If you want fastish OLAP on postgres you need to do several things.
1: Throw very fast disk arrays at it. Lots of spinners in a linux SW
RAID-10 or RAID-0 if your data is easily replaceable work wonders
here.
2: Throw lots of memory at it. Memory is pretty cheap. 256G is not
unusual for OLAP machines
3: Throw fast CPUs at it. Faster CPUs, especially fewer faster cores,
are often helpful.
Applied in that order you can get some pretty impressive results.
A lot of OLAP stuff needs to read hundreds of gigs at a time from the
drive array. An array of 32 15kRPM drives, each reading at ~100MB/s
or better can flood your PCI bus at 3200MB/s for reads. Note that
most RAID controllers aren't as fast for sequential reads on large
drive arrays.
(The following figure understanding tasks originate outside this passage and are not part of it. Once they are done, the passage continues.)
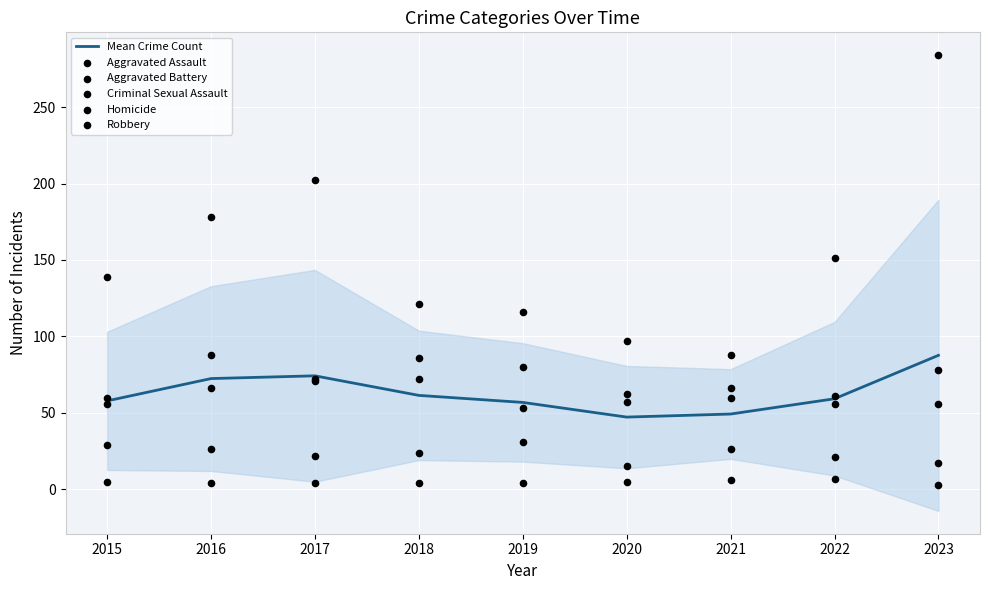

Is the value of Mean Crime Count at 2021 greater than the value of Aggravated Assault at 2021?

No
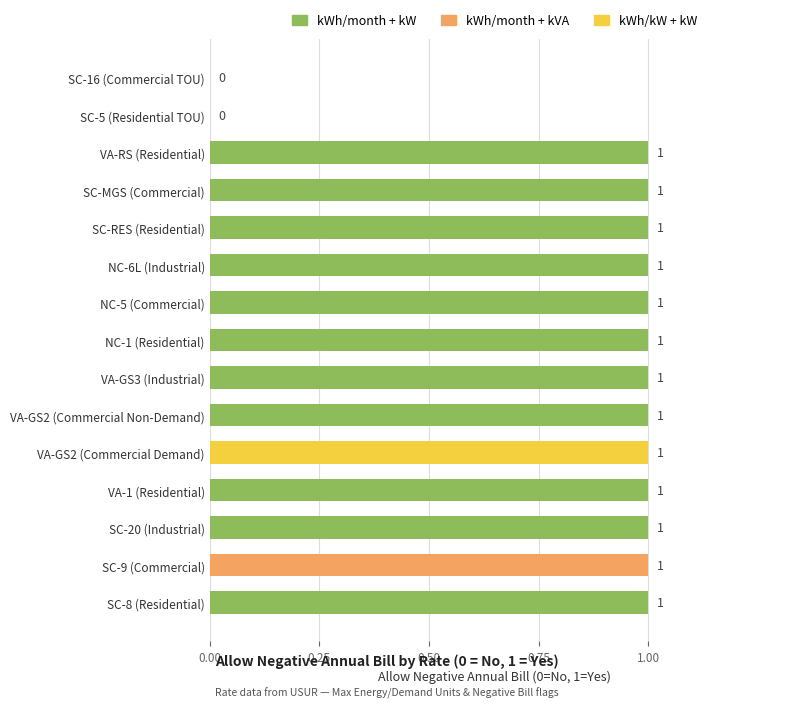

The chart shows a value of 1 at SC-RES (Residential). True or false?

True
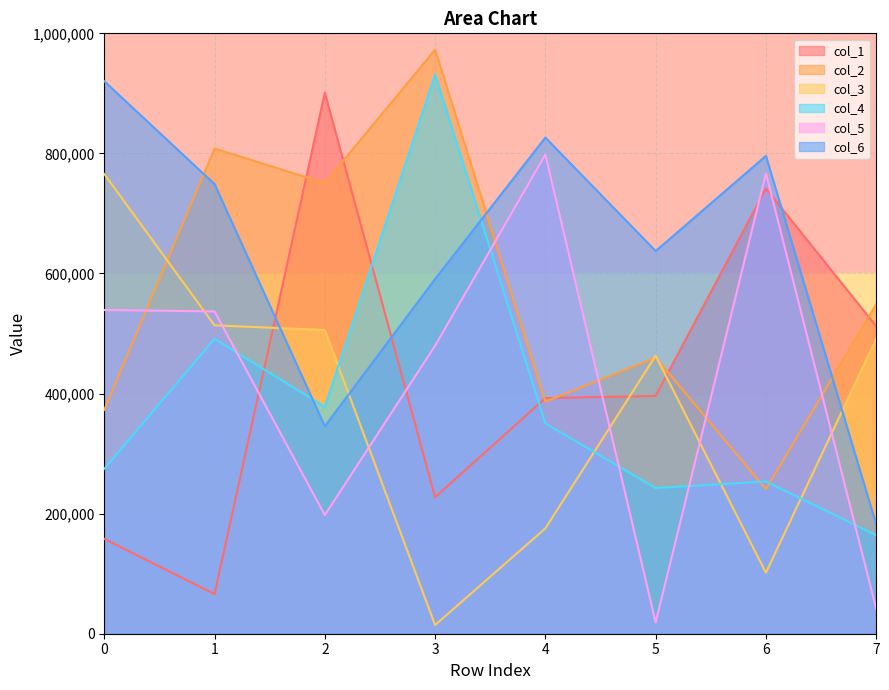

Is the value of col_6 at 4 greater than the value of col_2 at 6?

Yes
Although a battery backed cache can GREATLY improved
parallel write speed, it doesn't really make a big difference for big
sequential stuff and usually gets in the way here.
Memory to cache as much as possible and allow all your queries to do
hash joins etc in memory (crank up work_mem as needed, but be careful
not to use all your memory up.)
Lastly once you've thrown lots of IO and memory at it, a faster CPU
can make a bit of a difference too. But honestly I'd rather have a
dual core 2GHz CPU on top of 32 spinners with 256G than a 3.6GHz 8
core CPU on top of 4 drives and 32G of RAM.